The goal of my project was to find the optimal pair of scintillating and wavelength-shifting plastics, to be replaced during the detector upgrade. Using a small radioactive source in a light-tight box, I collected a light output intensity histogram for each pair of scintillating and wavelength-shifting plastics, and found a pair which outperformed the pair previously used in the detector.

image of radioactive source

I also found an optimal pairing for long optical fiber arrangements, where minimizing light attenuation becomes more important than maximizing light generation.

201301

image of detector Making a Matching Layer for Acoustic Sensors for a COUPP Dark Matter Detector (2013)
Improved data transmission in a sound-based particle detector by creating a sound-absorbing material.

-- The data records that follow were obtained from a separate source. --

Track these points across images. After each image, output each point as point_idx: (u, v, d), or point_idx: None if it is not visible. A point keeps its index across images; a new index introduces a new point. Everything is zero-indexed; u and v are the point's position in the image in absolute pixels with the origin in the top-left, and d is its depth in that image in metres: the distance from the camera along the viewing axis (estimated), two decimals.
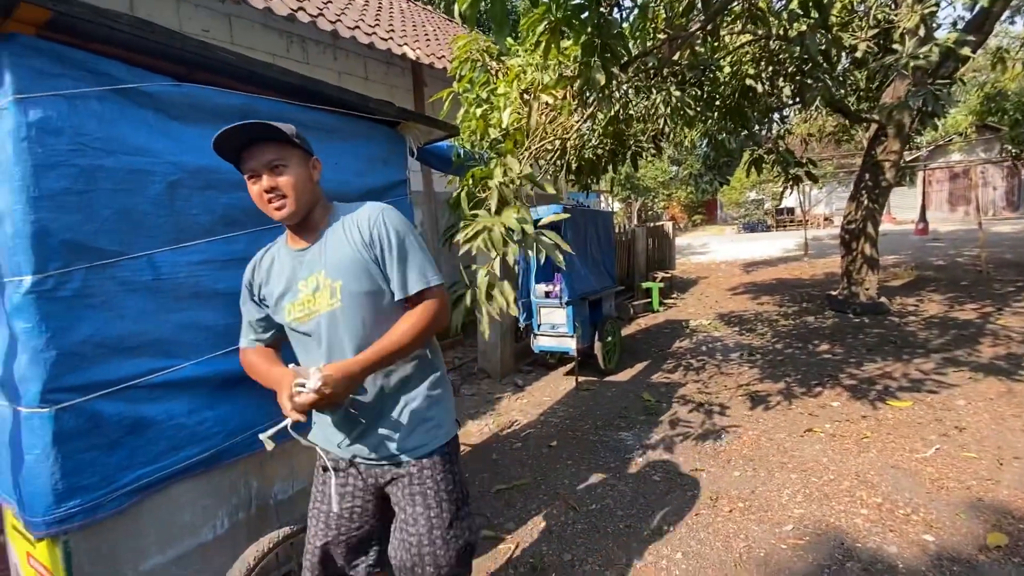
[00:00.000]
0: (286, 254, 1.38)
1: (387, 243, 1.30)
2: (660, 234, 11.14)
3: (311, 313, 1.31)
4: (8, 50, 1.25)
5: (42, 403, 1.24)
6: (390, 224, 1.32)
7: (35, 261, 1.23)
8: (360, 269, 1.29)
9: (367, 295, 1.30)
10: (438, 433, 1.40)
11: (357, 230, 1.31)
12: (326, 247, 1.32)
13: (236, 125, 1.21)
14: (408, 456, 1.35)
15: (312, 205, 1.33)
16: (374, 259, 1.30)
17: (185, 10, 4.38)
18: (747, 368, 5.12)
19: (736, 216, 26.89)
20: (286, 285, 1.35)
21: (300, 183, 1.29)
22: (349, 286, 1.28)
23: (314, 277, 1.31)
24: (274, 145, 1.27)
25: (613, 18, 2.50)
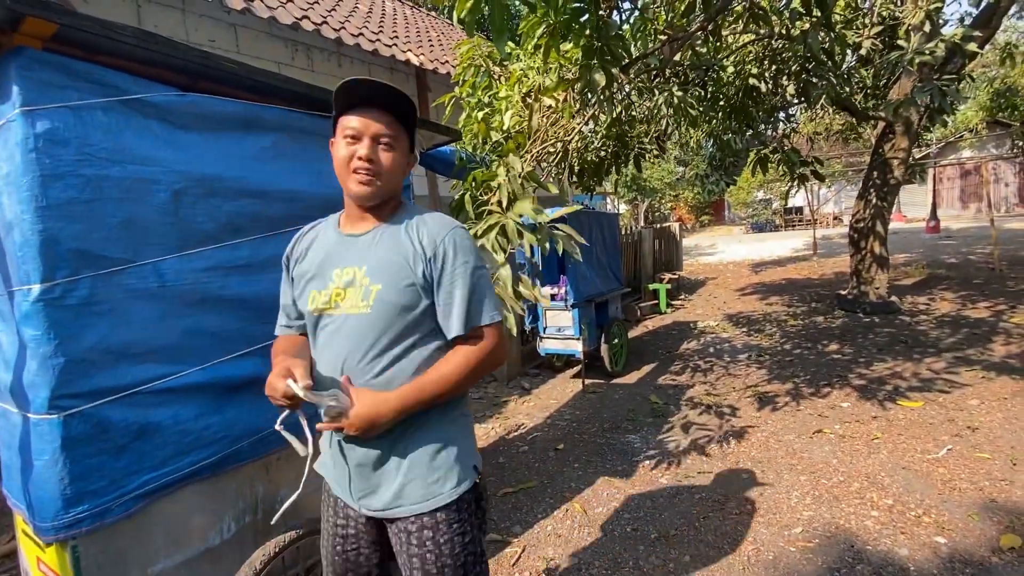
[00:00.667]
0: (334, 235, 1.23)
1: (451, 266, 1.14)
2: (667, 235, 11.09)
3: (333, 308, 1.17)
4: (15, 63, 1.28)
5: (51, 409, 1.26)
6: (461, 246, 1.16)
7: (43, 270, 1.25)
8: (405, 279, 1.13)
9: (402, 309, 1.13)
10: (446, 485, 1.17)
11: (418, 239, 1.16)
12: (379, 242, 1.17)
13: (374, 81, 1.11)
14: (405, 511, 1.16)
15: (392, 195, 1.21)
16: (425, 275, 1.14)
17: (191, 21, 4.45)
18: (755, 369, 5.08)
19: (744, 216, 26.73)
20: (319, 268, 1.20)
21: (396, 168, 1.16)
22: (387, 294, 1.12)
23: (352, 270, 1.16)
24: (392, 119, 1.14)
25: (612, 20, 2.51)
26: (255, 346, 1.68)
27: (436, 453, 1.17)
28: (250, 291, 1.67)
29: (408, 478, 1.15)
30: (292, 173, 1.82)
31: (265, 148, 1.74)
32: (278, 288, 1.73)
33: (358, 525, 1.24)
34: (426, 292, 1.15)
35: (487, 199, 2.50)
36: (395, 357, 1.14)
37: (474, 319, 1.16)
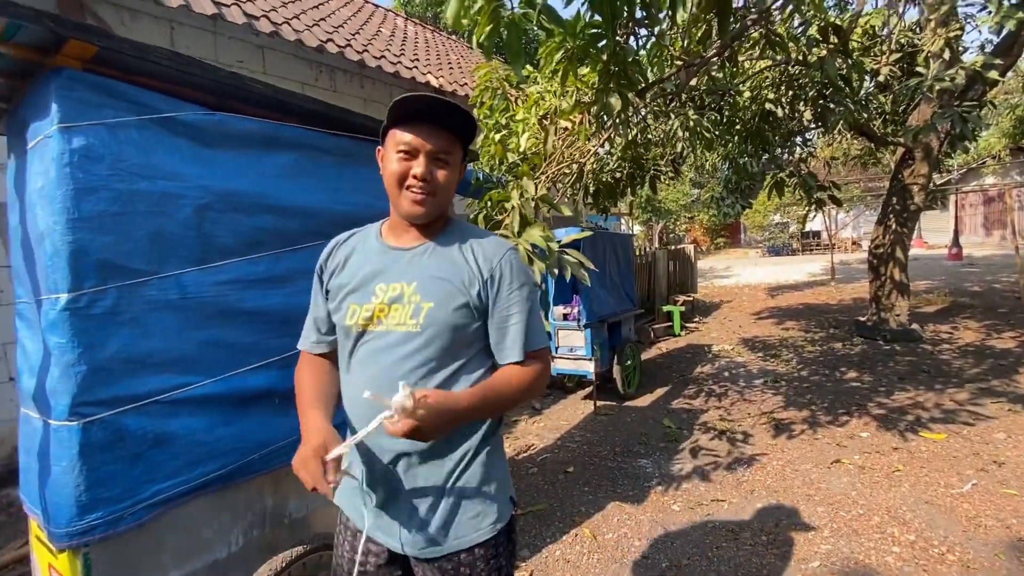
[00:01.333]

Advisor: Ilan Levine (IU South Bend)

Presented at: Indiana Junior Science and Humanities Symposium 2013, Northern Indiana Regional Science/Engineering Fair 2013, Hoosier Science/Engineering Fair 2013, Intel International Science/Engineering Fair 2013, Indiana Academy of Science Talent Search 2013

Link: poster, writeup, data (zip)

Summary:
The COUPP experiment at Fermilab attempts to detect dark matter by analyzing the sound of collisions in a superheated liquid. When a particle whizzing through the air collides with a particle of the liquid, the energy from the collision creates a bubble in the liquid, and the superheated temperature of the liquid allows the bubble to greatly expand. The formation and expansion of the bubble sends sound waves throughout the liquid, which are picked up by sound sensors attached to the container in which the liquid resides. Each particle has its own “bubble sound” fingerprint, and the sound data can be used to identify the type of particle involved in the collision.

image of detector

The goal of my project was to create an intermediate material to put between the container and the sensors, that would increase sound transmission by better matching the "acoustic impedances" of the container and sensor and thus reducing the amount of reflected sound. I engineered a material with the correct acoustic impedance by mixing together varying amounts of tungsten powder and epoxy, and it unexpectedly damped the sound signal rather than amplifying it, possibly due to density fluctuations within the mixture.

image of signal

However, the sound-damping material still found use as a backing layer on the sensors, where it improved sound transmission by reducing excess vibrations and ringing within the sensors.